Spyros Matentzidis

Personal information
- Full name: Spyridon Matentzidis
- Date of birth: 23 July 1990 (age 35)
- Place of birth: Kilkis, Greece
- Height: 1.82 m (6 ft 0 in)
- Position: Center-back

Team information
- Current team: Doxa Chersou

Youth career
- –2009: Panthrakikos

Senior career*
- Years: Team / Apps / (Gls)
- 2009–2010: Panthrakikos / 13 / (0)
- 2010–2013: AEK Athens / 0 / (0)
- 2010–2011: → Anagennisi Karditsa (loan) / 3 / (0)
- 2011–2012: → Diagoras (loan) / 10 / (0)
- 2012–2013: → Korinthos (loan) / 8 / (0)
- 2013–2015: Kilkisiakos
- 2015–2016: Vyzantio Kokkinochoma
- 2016–2019: Kilkisiakos
- 2019–2023: PAOK Kristonis
- 2023–2024: Doxa Chersou

= Spyros Matentzidis =

Greek footballer

Spyros Matentzidis (Σπύρος Ματεντζίδης; born on 23 July 1990) is a Greek former footballer who used to play as center-back.

==Club career==
Matentzidis took his first steps in football at the local academies of Kilkis, later moving to the youth teams of Panthrakikos.
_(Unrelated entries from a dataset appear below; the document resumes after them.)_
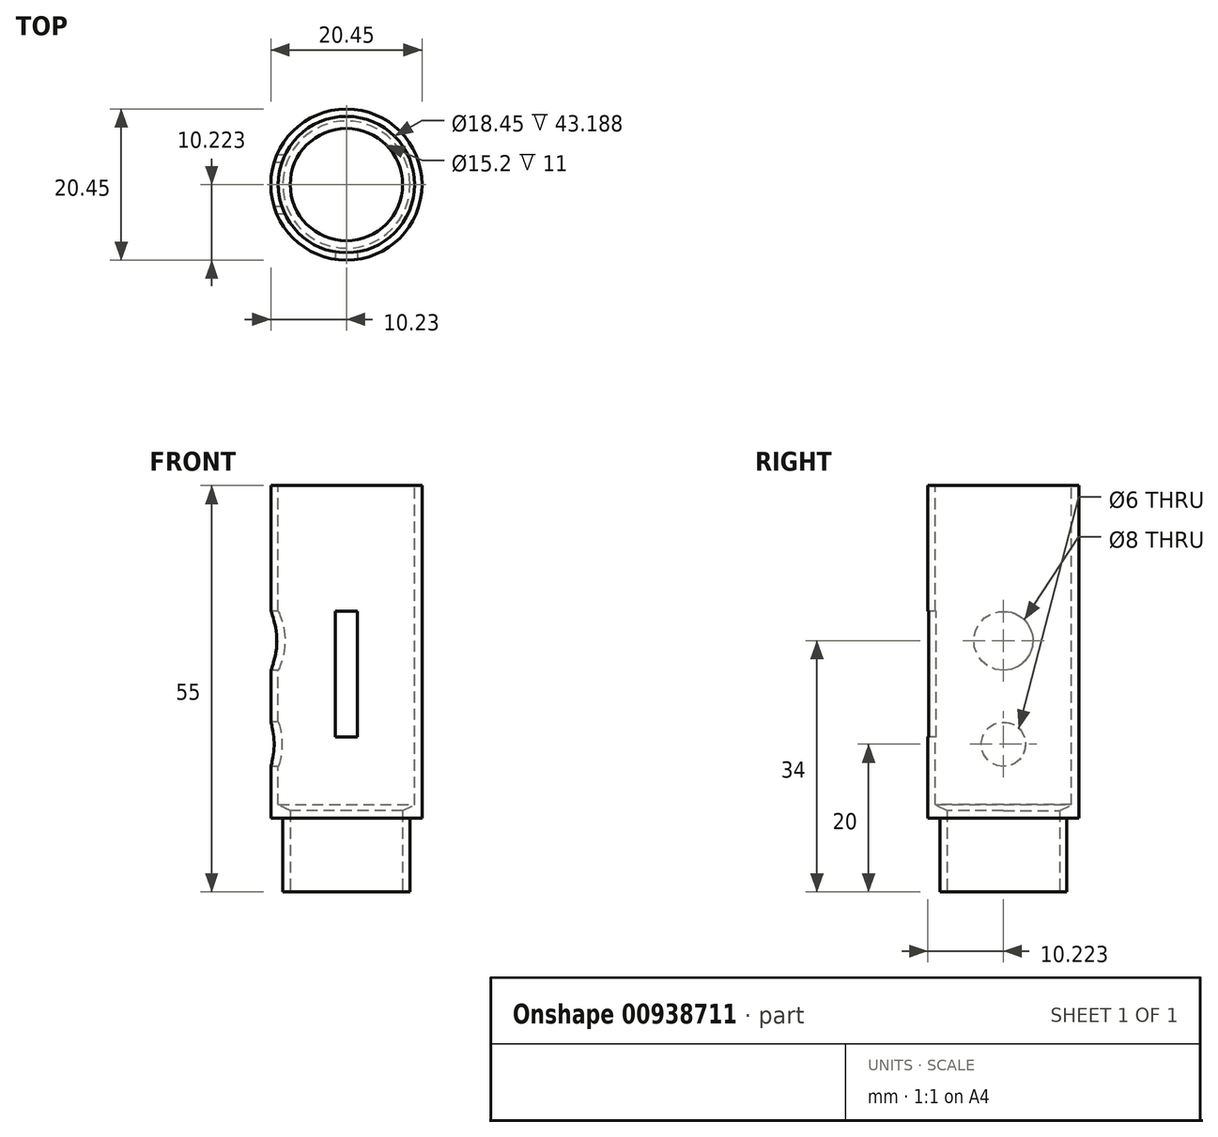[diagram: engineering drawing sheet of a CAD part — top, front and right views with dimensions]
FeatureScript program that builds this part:
annotation { "Feature Type Name" : "Feature", "Feature Type Description" : "" }
export const myFeature = defineFeature(function(context is Context, id is Id, definition is map)
    precondition{}
    {
        {
            var Q0;
            Q0=qCreatedBy(makeId("Top.planeOp"),FACE);
            var sketch = newSketch(context, id + "F0", { "sketchPlane" : qUnion([Q0])});
            skCircle(sketch, "E0", {"center": v(36.18, 39.19) * mm, "radius": 9.23 * mm});
            skCircle(sketch, "E1.0", {"center": v(36.18, 39.19) * mm, "radius": 10.23 * mm});
            skSolve(sketch);
        }
        {
            var Q0;
            Q0=qSketchRegion(id+"F0",true);
            extrude(context, id + "F1", {"entities" : qUnion([Q0]), "depth" : 45 * mm, "offsetDistance" : 25 * mm});
        }
        {
            var Q0;
            Q0=makeQuery(id+"F1.opExtrude","CAP_FACE",FACE,{"disambiguationData":[OSD([sQuery(id+"F0.wireOp",EDGE,"E0"),sQuery(id+"F0.wireOp",EDGE,"E1.0")])],"isStart":false});
            var sketch = newSketch(context, id + "F2", { "sketchPlane" : qUnion([Q0])});
            skCircle(sketch, "E2", {"center": v(36.18, 39.19) * mm, "radius": 7.6 * mm});
            skCircle(sketch, "E3", {"center": v(36.18, 39.19) * mm, "radius": 9.23 * mm});
            skSolve(sketch);
        }
        {
            var Q0;
            Q0=qSketchRegion(id+"F2",true);
            extrude(context, id + "F3", {"entities" : qUnion([Q0]), "operationType" : NewBodyOperationType.ADD, "oppositeDirection" : true, "depth" : 2 * mm, "offsetDistance" : 25 * mm});
        }
        {
            var Q0;
            Q0=makeQuery(id+"F3.opExtrude","CAP_EDGE",EDGE,{"disambiguationData":[OSD([sQuery(id+"F2.wireOp",EDGE,"E2")])],"isStart":false});
            chamfer(context, id + "F4", {"entities" : qUnion([Q0]), "chamferType" : ChamferType.TWO_OFFSETS, "width1" : 2 * mm, "oppositeDirection" : false, "width2" : 1 * mm, "tangentPropagation" : true});
        }
        {
            var Q0;
            Q0=makeQuery(id+"F3.boolean.opBoolean","MERGE",FACE,{"derivedFrom":[makeQuery(id+"F1.opExtrude","CAP_FACE",FACE,{"disambiguationData":[OSD([sQuery(id+"F0.wireOp",EDGE,"E0"),sQuery(id+"F0.wireOp",EDGE,"E1.0")])],"isStart":false}),makeQuery(id+"F3.opExtrude","CAP_FACE",FACE,{"disambiguationData":[OSD([sQuery(id+"F2.wireOp",EDGE,"E2"),sQuery(id+"F2.wireOp",EDGE,"E3")])],"isStart":true})]});
            var sketch = newSketch(context, id + "F5", { "sketchPlane" : qUnion([Q0])});
            skCircle(sketch, "E4", {"center": v(36.18, 39.19) * mm, "radius": 7.6 * mm});
            skCircle(sketch, "E5", {"center": v(36.18, 39.19) * mm, "radius": 8.6 * mm});
            skSolve(sketch);
        }
        {
            var Q0;
            Q0=qSketchRegion(id+"F5",true);
            extrude(context, id + "F6", {"entities" : qUnion([Q0]), "operationType" : NewBodyOperationType.ADD, "depth" : 10 * mm, "offsetDistance" : 25 * mm});
        }
        {
            var Q0;
            Q0=makeQuery(id+"F6.opExtrude","CAP_FACE",FACE,{"disambiguationData":[OSD([sQuery(id+"F5.wireOp",EDGE,"E4"),sQuery(id+"F5.wireOp",EDGE,"E5")])],"isStart":false});
            var sketch = newSketch(context, id + "F7", { "sketchPlane" : qUnion([Q0])});
            skCircle(sketch, "E6.0", {"center": v(36.18, 39.19) * mm, "radius": 8.6 * mm});
            skSolve(sketch);
        }
        {
            var Q0;
            Q0=qSketchRegion(id+"F7",true);
            extrude(context, id + "F8", {"entities" : qUnion([Q0]), "operationType" : NewBodyOperationType.ADD, "oppositeDirection" : true, "depth" : 2 * mm, "offsetDistance" : 25 * mm});
        }
        {
            var Q0;
            Q0=qCreatedBy(makeId("Front.planeOp"),FACE);
            cPlane(context, id + "F9", {"entities" : qUnion([Q0]), "cplaneType" : CPlaneType.OFFSET, "offset" : 40 * mm, "oppositeDirection" : true, "width" : 150 * mm, "height" : 150 * mm});
        }
        {
            var Q0;
            Q0=qCreatedBy(id+"F9.planeOp",FACE);
            var sketch = newSketch(context, id + "F10", { "sketchPlane" : qUnion([Q0])});
            skLineSegment(sketch, "E7.0", {"start": v(27.58, 55) * mm, "end": v(44.78, 55) * mm});
            skLineSegment(sketch, "E8.0", {"start": v(25.95, 0) * mm, "end": v(46.4, 0) * mm});
            skLineSegment(sketch, "E9", {"start": v(36.18, 55) * mm, "end": v(36.18, 0) * mm});
            skLineSegment(sketch, "E10", {"start": v(35.45, 27.5) * mm, "end": v(55.94, 27.5) * mm});
            skPoint(sketch, "E10.startSnap0", {"position": v(36.18, 27.5) * mm});
            skSolve(sketch);
        }
        {
            var Q0;
            Q0=makeQuery(id+"F1.opExtrude","SWEPT_BODY",BODY,{"disambiguationData":[OSD([sQuery(id+"F0.wireOp",EDGE,"E0"),sQuery(id+"F0.wireOp",EDGE,"E1.0")])]});
            var Q1;
            Q1=sQuery(id+"F10.wireOp",EDGE,"E10");
            transform(context, id + "F11", {"entities" : qUnion([Q0]), "transformType" : TransformType.ROTATION, "transformAxis" : qUnion([Q1]), "angle" : 180 * degree, "makeCopy" : false});
        }
        {
            var Q0;
            Q0=qCreatedBy(makeId("Top.planeOp"),FACE);
            var sketch = newSketch(context, id + "F12", { "sketchPlane" : qUnion([Q0])});
            skCircle(sketch, "E11.0", {"center": v(36.18, 40.81) * mm, "radius": 7.6 * mm});
            skSolve(sketch);
        }
        {
            var Q0;
            Q0 = qSketchRegion(id + "F12", true);
            extrude(context, id + "F13", {"entities" : qUnion([Q0]), "operationType" : NewBodyOperationType.REMOVE, "depth" : 25 * mm, "offsetDistance" : 25 * mm});
        }
        {
            var Q0;
            Q0=qCreatedBy(makeId("Right.planeOp"),FACE);
            var sketch = newSketch(context, id + "F14", { "sketchPlane" : qUnion([Q0])});
            skLineSegment(sketch, "E12.0", {"start": v(51.04, 55) * mm, "end": v(30.59, 55) * mm, "construction": true});
            skLineSegment(sketch, "E13", {"start": v(40.81, 55) * mm, "end": v(40.81, 9.9) * mm, "construction": true});
            skCircle(sketch, "E14", {"center": v(40.81, 34) * mm, "radius": 4 * mm});
            skCircle(sketch, "E15", {"center": v(40.81, 20) * mm, "radius": 3 * mm});
            skSolve(sketch);
        }
        {
            var Q0;
            Q0 = qSketchRegion(id + "F14", true);
            var Q1;
            Q1=makeQuery(id+"F1.opExtrude","SWEPT_FACE",FACE,{"disambiguationData":[OSD([sQuery(id+"F0.wireOp",EDGE,"E1.0")])]});
            extrude(context, id + "F15", {"entities" : qUnion([Q0]), "operationType" : NewBodyOperationType.REMOVE, "depth" : 35 * mm, "endBoundEntityFace" : qUnion([Q1]), "offsetDistance" : 25 * mm});
        }
        {
            var Q0;
            Q0=qCreatedBy(makeId("Front.planeOp"),FACE);
            var sketch = newSketch(context, id + "F16", { "sketchPlane" : qUnion([Q0])});
            skLineSegment(sketch, "E16.0", {"start": v(46.4, 55) * mm, "end": v(25.95, 55) * mm, "construction": true});
            skLineSegment(sketch, "E17", {"start": v(36.18, 55) * mm, "end": v(36.18, 24.81) * mm, "construction": true});
            skLineSegment(sketch, "E18.bottom", {"start": v(37.68, 38) * mm, "end": v(34.68, 38) * mm});
            skLineSegment(sketch, "E18.top", {"start": v(37.68, 21) * mm, "end": v(34.68, 21) * mm});
            skLineSegment(sketch, "E18.left", {"start": v(37.68, 38) * mm, "end": v(37.68, 21) * mm});
            skLineSegment(sketch, "E18.right", {"start": v(34.68, 38) * mm, "end": v(34.68, 21) * mm});
            skPoint(sketch, "E18.middle", {"position": v(36.18, 29.5) * mm});
            skSolve(sketch);
        }
        {
            var Q0;
            Q0 = qSketchRegion(id + "F16", true);
            extrude(context, id + "F17", {"entities" : qUnion([Q0]), "operationType" : NewBodyOperationType.REMOVE, "oppositeDirection" : true, "depth" : 35 * mm, "offsetDistance" : 25 * mm});
        }
    });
His good performance in the U21 team led his coach to promote him to the men's team in the winter of 2010, where he managed to make 13 appearances in the Super League Greece. There, the manager of AEK Athens, Dušan Bajević located him and indicated the acquisition of both him and his teammate, Anestis Argyriou. The yellow-blacks paid a high price to Panthrakikos, while the 20-year-old Matentzidis signed a four-year contract with AEK. Even though he joined the club's summer pre-season at Seefeld, he did not manage to convince Bajević and was loaned to Anagennisi Karditsa. In two following seasons he was again loaned to Diagoras and Korinthos. In the summer of 2013 he was released and signed a contract with Kilkisiakos.